Season 1 told the 250-year history of the U.S. Postal Service, but we weren't really talking about mail. We were talking about how ordinary people build public institutions, and how power tries to take them back.
Season 2 is about journalism. The free press and the postal service grew up together.
In 1792, the Post Office Act subsidized newspaper delivery at rates way below cost. Not because it was profitable. Because democracy requires informed citizens.
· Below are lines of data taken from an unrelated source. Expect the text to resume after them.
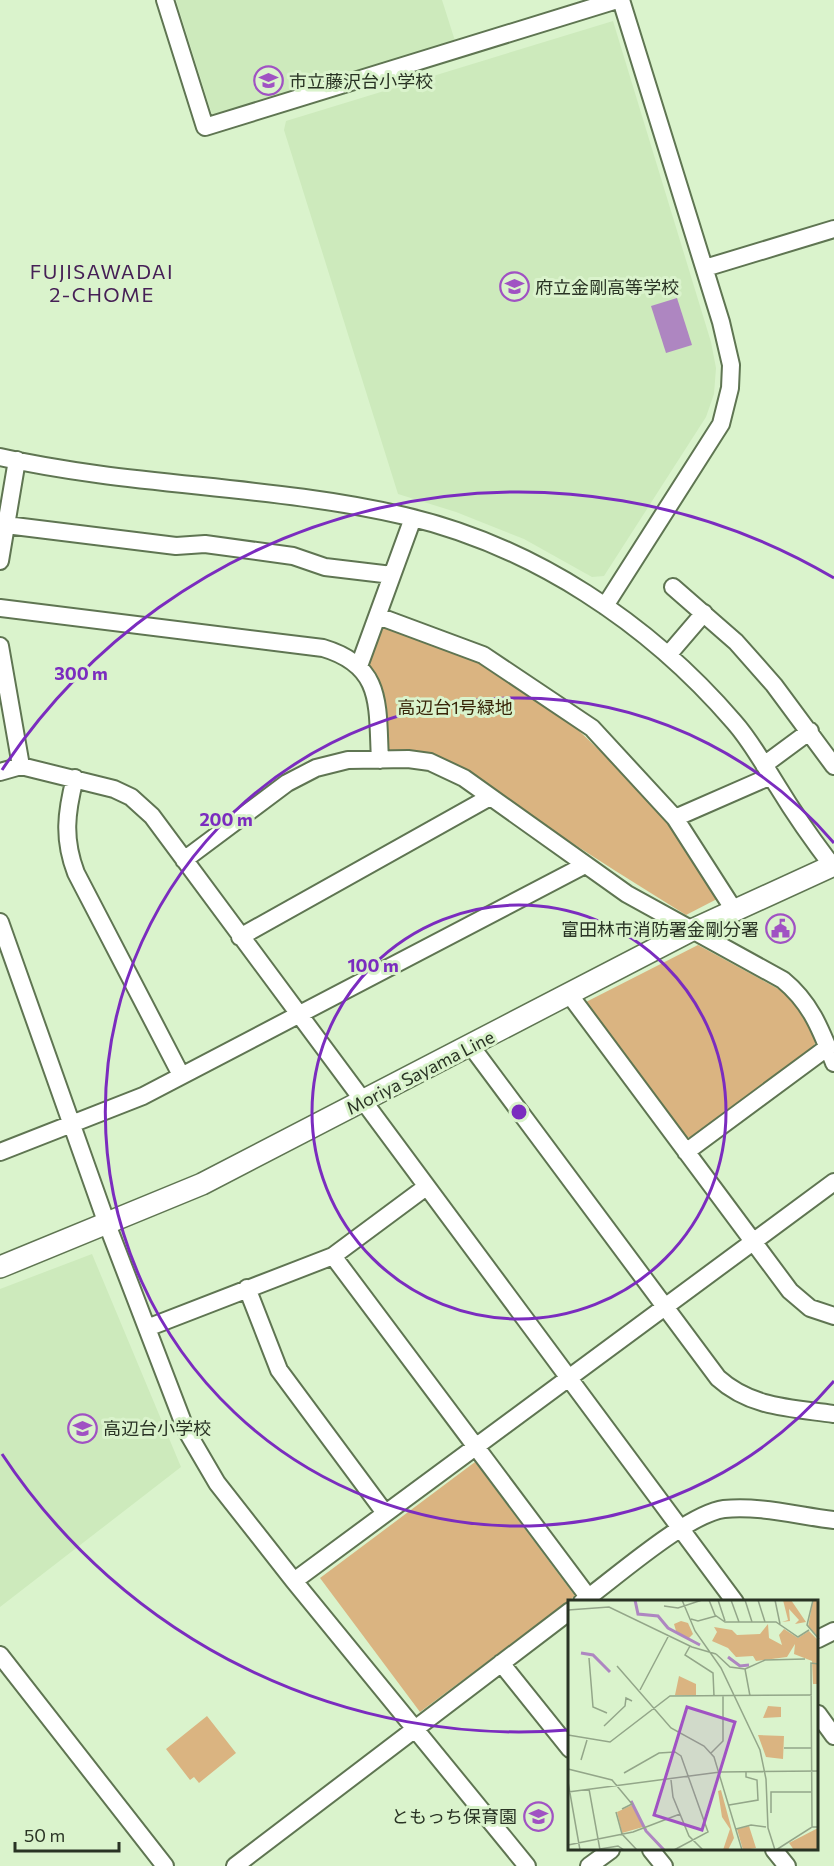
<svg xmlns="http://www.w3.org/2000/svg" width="834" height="1866" font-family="Commissioner,'Noto Sans JP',sans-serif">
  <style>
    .built { fill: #cdeabc }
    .green { fill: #dab481 }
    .water { fill: #ae86c1 }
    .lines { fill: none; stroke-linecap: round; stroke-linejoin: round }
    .minor-casing { stroke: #5f7552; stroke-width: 20 }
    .major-casing { stroke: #5f7552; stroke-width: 24 }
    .minor { stroke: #fff; stroke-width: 16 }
    .major { stroke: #fff; stroke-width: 21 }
    .ring { fill: none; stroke: #7b2cbf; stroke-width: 3 }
    .labels { text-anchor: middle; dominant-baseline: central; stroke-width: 6; stroke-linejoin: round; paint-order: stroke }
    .poi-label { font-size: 18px; fill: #293324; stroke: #daf3cc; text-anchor: start }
    .park-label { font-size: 18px; fill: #382508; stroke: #daf3cc }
    .street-label { font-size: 18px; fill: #293324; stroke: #daf3cc }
    .neighbourhood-label { font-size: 20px; letter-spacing: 1.5px; fill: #462056; stroke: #daf3cc }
    .inset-river { fill: none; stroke: #ae86c1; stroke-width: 3 }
    .inset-road { fill: none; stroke: #93a689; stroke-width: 1.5 }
    .view { fill: #a052c3; fill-opacity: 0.15; stroke: #a052c3; stroke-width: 3 }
    .inset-edge { fill: none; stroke: #293324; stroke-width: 3 }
    .centre { fill: #7b2cbf; stroke: #daf3cc; stroke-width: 3 }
    .ring-label { font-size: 18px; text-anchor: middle; font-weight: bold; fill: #7b2cbf; stroke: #daf3cc; stroke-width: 6; stroke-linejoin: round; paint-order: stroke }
  </style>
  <rect width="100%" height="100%" fill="#daf3cc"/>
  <path class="built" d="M176 0H442L456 44 213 118Z
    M613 21 711 342 716 368 714 394 706 417 604 576 592 577 524 539 456 512 398 494 284 130 286 121Z
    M92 1254 181 1467 0 1607V1289Z"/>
  <path class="green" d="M381 626 482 661 573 725 625 775 674 830 717 899 686 915C639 886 592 856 546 826 495 793 452 750 388 750L384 695 368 666Z
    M698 945 784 992 797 1003 817 1037 813 1049 692 1137H681L584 1003Z
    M475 1462 575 1596 420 1712 320 1578Z
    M207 1716 236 1753 199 1783 194 1777 190 1780 166 1749Z"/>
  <path class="water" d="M677 298 692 345 666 353 651 306Z"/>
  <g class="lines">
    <defs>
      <path id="minor" d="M165 0 205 127 617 0
        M705 268 834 229
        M0 457C132 487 273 485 405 516 533 546 649 623 734 722 751 741 764 765 778 787 795 815 814 842 834 868
        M6 525 176 546 205 544 293 556 325 567 392 575
        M0 561 17 460
        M673 587 736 642 774 685 834 766
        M605 606 721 424 730 388 731 365 721 322 621 0
        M0 608 323 648C384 666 377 706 380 760
        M378 616 483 655 592 728 675 818 734 910
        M0 646 21 766
        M668 655 704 613
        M359 666 413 518
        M764 765 810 731
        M0 772 21 766 114 789 131 797 152 816 735 1602
        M75 778C66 813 63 839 76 873L181 1075
        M675 818 771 776
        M184 860 287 783 316 768 348 760 408 759 430 762 464 778 627 894 783 980C811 1003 821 1030 834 1063
        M0 922 107 1224 186 1430 217 1483 294 1581 527 1866
        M240 937 490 797
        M569 994 790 1291 810 1308 834 1316
        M471 1046 718 1378C751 1408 792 1408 834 1414
        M0 1152 143 1096 585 865
        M686 1152 828 1047
        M333 1256 592 1602
        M247 1288 279 1370 385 1513
        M147 1328 333 1256 426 1187
        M294 1581 834 1182
        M582 1602C615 1578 687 1514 724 1509 759 1505 799 1516 834 1520
        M818 1639 834 1631
        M0 1655 165 1866
        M501 1663 570 1749
        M818 1714 834 1736
        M651 1850 664 1866
        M774 1850 787 1866
        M235 1866 570 1611
        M589 1866 611 1850"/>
      <path id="major" d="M0 1267 202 1184 692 930 834 865"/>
    </defs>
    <use href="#minor" class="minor-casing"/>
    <use href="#major" class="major-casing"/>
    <use href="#minor" class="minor"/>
    <use href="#major" class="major"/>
  </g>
  <g class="ring">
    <circle cx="519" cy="1112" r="207"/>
    <path d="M834 1381A414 414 0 1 1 834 843"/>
    <path d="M568 1730A620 620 0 0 1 2 1454M2 770A620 620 0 0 1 834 578"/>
  </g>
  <defs>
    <symbol id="school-ring" viewBox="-11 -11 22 22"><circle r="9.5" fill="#daf3cc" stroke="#a052c3" stroke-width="1.5"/><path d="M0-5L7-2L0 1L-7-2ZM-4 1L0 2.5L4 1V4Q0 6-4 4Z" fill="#a052c3"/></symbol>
    <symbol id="civic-ring" viewBox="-11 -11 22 22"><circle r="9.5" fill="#daf3cc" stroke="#a052c3" stroke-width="1.5"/><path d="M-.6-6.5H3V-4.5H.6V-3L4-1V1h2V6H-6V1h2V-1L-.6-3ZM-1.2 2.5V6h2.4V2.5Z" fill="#a052c3"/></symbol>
  </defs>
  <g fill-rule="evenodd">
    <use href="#school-ring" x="252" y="64" width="33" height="33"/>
    <use href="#school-ring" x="498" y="270" width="33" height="33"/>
    <use href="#civic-ring" x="764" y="912" width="33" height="33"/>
    <use href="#school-ring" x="66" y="1412" width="33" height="33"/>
    <use href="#school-ring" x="522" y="1800" width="33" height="33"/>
  </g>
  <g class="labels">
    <g class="poi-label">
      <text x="289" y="81">市立藤沢台小学校</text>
      <text x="535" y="287">府立金剛高等学校</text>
      <text x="759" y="929" text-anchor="end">富田林市消防署金剛分署</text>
      <text x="103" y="1428">高辺台小学校</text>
      <text x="517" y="1816" text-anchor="end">ともっち保育園</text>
    </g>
    <g class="park-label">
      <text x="455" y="707">高辺台1号緑地</text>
    </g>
    <g class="street-label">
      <text transform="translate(420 1072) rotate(-27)">Moriya Sayama Line</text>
    </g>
    <g class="neighbourhood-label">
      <text x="102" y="271">FUJISAWADAI<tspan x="102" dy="23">2-CHOME</tspan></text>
    </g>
  </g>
  <g transform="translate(568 1600)">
    <rect width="250" height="250" fill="#daf3cc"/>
    <path d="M215 0H223L238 22 227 24 231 20 221 9 222 21 214 22 220 20ZM245 0H250V37L240 27ZM113 21 120 23 125 34 120 39 108 31 106 24ZM200 24 201 38 214 45 211 35 216 29 230 38 241 31 250 40V84H245L244 61 226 54 227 44 219 57 188 61 185 56 168 57 160 48 144 41 149 32 146 27 164 30 169 35 192 34ZM111 76 128 84V95H107ZM200 106 213 107V117L195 118ZM190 135 216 136 215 159 198 157ZM153 190 166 238 160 250H155L162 229 154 217 150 191ZM64 205 75 227 54 233 49 212ZM181 226 188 248 175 250 169 229ZM250 228V250H226L221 243Z" fill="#dab481"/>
    <path class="inset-river" d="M67 0 70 14 90 16 100 28 132 45M13 53 25 55 42 72M160 57 172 66 181 65M63 201 78 231 96 250"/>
    <path class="inset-road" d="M114 0 127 31 153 68 192 150 198 179 200 228 207 250M141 0 147 15 157 22H208L230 37 241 30M150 0 157 21M163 0 171 22M177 0 184 22M190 0 197 22M207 0 212 24M245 0 239 25 251 39M96 6 110 8 134 0M0 10 41 7 124 47 148 54M123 19 130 21 148 16M122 46 117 55 145 73 146 96M148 54 162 67 177 69M21 58 25 107 39 113M49 66 103 128 136 146 146 157 174 250M177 69 197 60 237 59M177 69 182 96M72 90 101 35M36 126 57 106 58 98 64 101M0 135 42 142 102 96 244 95M216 148H244M143 153 155 141V96M13 160 19 140M0 169 44 180 64 204 54 209M56 173 91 153 107 152 113 156 140 232 106 250M103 180 105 197 121 236 135 250M0 182 12 250M21 189 32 250M0 192 152 172 251 171M161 205 190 200 189 180 178 177V172M48 212 54 234 69 250M203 213V192H244M244 227 243 63 251 64M168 229 183 225 198 227M0 245 65 232 112 214M32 249 50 246 56 250M208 250 244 227H251"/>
    <path class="view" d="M119 107 167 122 134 230 86 215Z"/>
    <rect width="250" height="250" class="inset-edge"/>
  </g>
  <circle cx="519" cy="1112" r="9" class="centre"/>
  <g class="ring-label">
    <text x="81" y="680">300 m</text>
    <text x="226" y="826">200 m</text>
    <text x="373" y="972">100 m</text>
  </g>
  <path d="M15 1842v9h104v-9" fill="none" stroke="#293324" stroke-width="3"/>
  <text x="24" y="1842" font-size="18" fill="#293324" stroke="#daf3cc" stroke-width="4.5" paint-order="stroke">50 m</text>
</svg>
That subsidy created an explosion of diverse media: abolitionist papers, labor papers, Black newspapers, immigrant language papers, alt-weeklies, news that served communities, not shareholders.
What We'll Cover:
How news distribution was treated as democracy infrastructure for 200 years
The shift to the 24-hour news cycle and clickbait economics
Corporate consolidation and the death of local journalism
How we're told there's "no business model" for news, when we had one for two centuries
The pattern: defund public infrastructure, let it fail, claim it's obsolete, privatize what's left
We subsidized news distribution as public infrastructure. Then we stopped, called it "letting the free market work," and now journalism serves shareholders instead of citizens.
Just like Season 1 showed with the postal service, the history isn't just loss, it's also resistance. Muckrakers, underground papers during McCarthyism, the alternative press movement, community radio. Ordinary people fighting to keep news serving communities instead of profits.
Season 2 will show how we built a free press, how it's been contested and controlled throughout history, and what it would take to make it serve democracy again.
The fight over who controls information? That's never been more urgent than right now.